DOCUMENT SECTION:
▬▬▬

Since maximizing the likelihood conditions on the data, we can calculate a couple of values ahead of time, namely the log-mean of the data and the mean of the log-transformed values.

Method chaining

Notice below that calculations are performed by chaining method calls one after the other, using the "dot notation". For log_mean, we first calculate the mean, and apply the log function to that value as soon as it is returned. We only assign a value to a parameter when the final quantity of interest is returned.

In [19]:
# Calculate statistics
log_mean = precip.mean().apply(np.log)
mean_log = precip.apply(np.log).mean()

Here is an advanced example of method chaining that reshapes, resamples and summarizes a diseaase outbreak monitoring dataset in one line, using method chaining:

confirmed_counts_2w = (confirmed_data
                        .groupby(['ONSET', 'AGE_GROUP'])
                        .size()
                        .unstack()
                        .reindex(dates_index)
                        .fillna(0)
                        .resample('2W')
                        .sum()
                        .pipe(check.is_shape, 
                              (28, len(age_groups))))

We will see more of this when we start using the pandas package for tabular data.

SciPy functions

The SciPy library is one of the core packages that make up the Python scientific stack. It provides many user-friendly and efficient numerical routines such as routines for numerical integration and optimization. Here, we are using its psi function, which is the derivative of the logarithm of the gamma function evaluated at whichever value is passed to it (also called the digamma function).

In [20]:
from scipy.special import psi

def dlgamma(m, month = 'Dec'): 
    return np.log(m) - psi(m) - log_mean[month] + mean_log[month]

To obtain reasonable starting points, there are a handful of strategies:

  • plotting the function, and obtain a visual estimate
  • preliminary estimates via other approximate solutions
  • trial and error

Here, we will plot the function:

In [21]:
x = np.linspace(1, 5, 100)
y = dlgamma(x)

plt.plot(x, y)
plt.hlines(0, 1, 5, linestyles='--');
In [22]:
bisection(dlgamma, 2, 4, tol=1e-7)
Out[22]:
(3.5189678966999054, 25)

Convergence Order

We can quantify the efficiency of root-finding algorithms by calculating its order of convergence.

▬▬▬

SOURCE DATA:
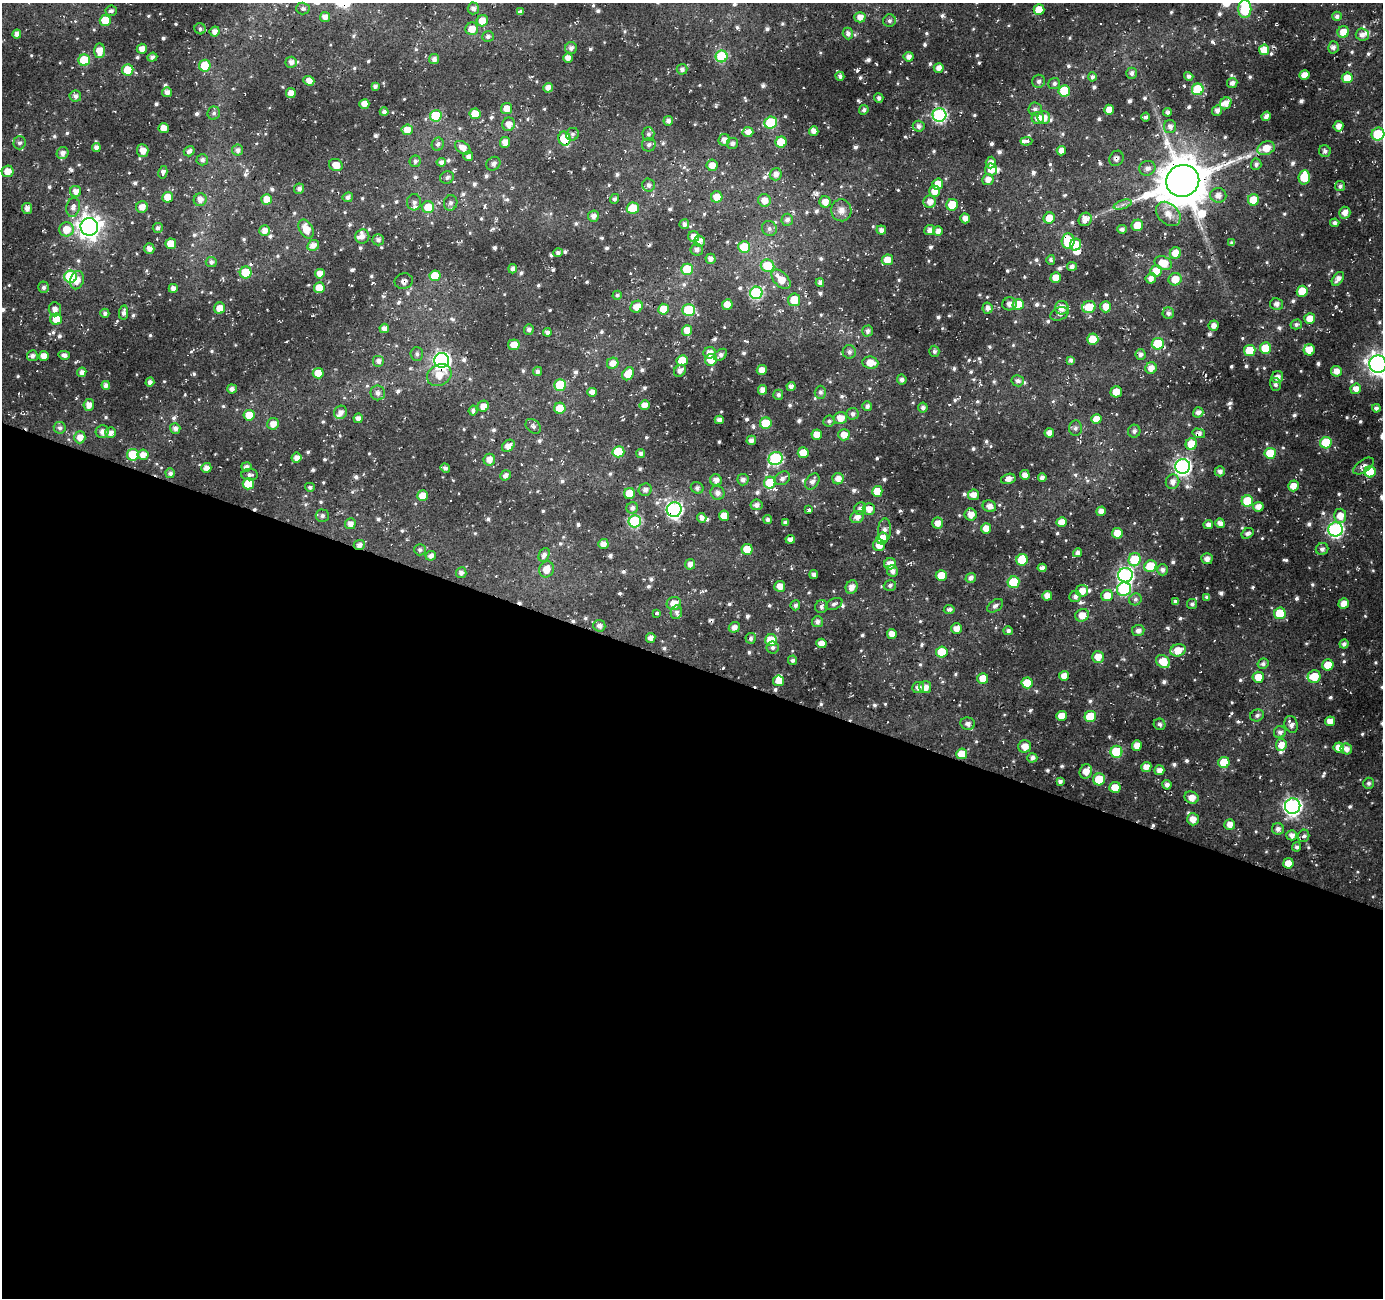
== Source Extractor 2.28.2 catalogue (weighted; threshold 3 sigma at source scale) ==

▬▬▬

WRITTEN INSTRUCTION:
Write the next part of the Python root-finding tutorial, picking up right after its last sentence about order of convergence. The data here comes from a different source than the text.

TASK OUTPUT:
If an algorithm satisfies $\lim_{i \rightarrow \infty} \epsilon_i = 0$, then the parameter $\beta$ is the order of convergence according to:

$$\lim_{i \rightarrow \infty} \frac{|\epsilon_{i+1}|}{|\epsilon_{i}|^{\beta}} = c$$

for some constant $c$. Larger values of $\beta$ are the result of faster convergence.

Note that there is usually a tradeoff of speed vs. robustness.

The bisection method is unusual in that it does not meet the criterion for order of convergence, with the ratio above being possibly unbounded. In practice, it tends to exhibit approximately linear convergence.

Fixed Point Iteration

Another method for finding roots computationally is fixed-point iteration. A fixed point of a function is a point at which the evaluation of the point equals the point itself. Mathematically, for some function $g:\mathbf{R} \Rightarrow \mathbf{R}$, a fixed point is:

$$a \in \mathbf{R}: g(a) = a$$

So, if we define our function $f$ as:

$$f(x) = c(g(x)-x)$$

then we can find the root of $f$ when we find the fixed point of $g$. Conversely:

$$g(x) = c_1f(x) + x$$

The method begins with an initial guess $x_0$, from which we generate $x_1 = g(x_0)$, then $x_2 = g(x_1)$, etc.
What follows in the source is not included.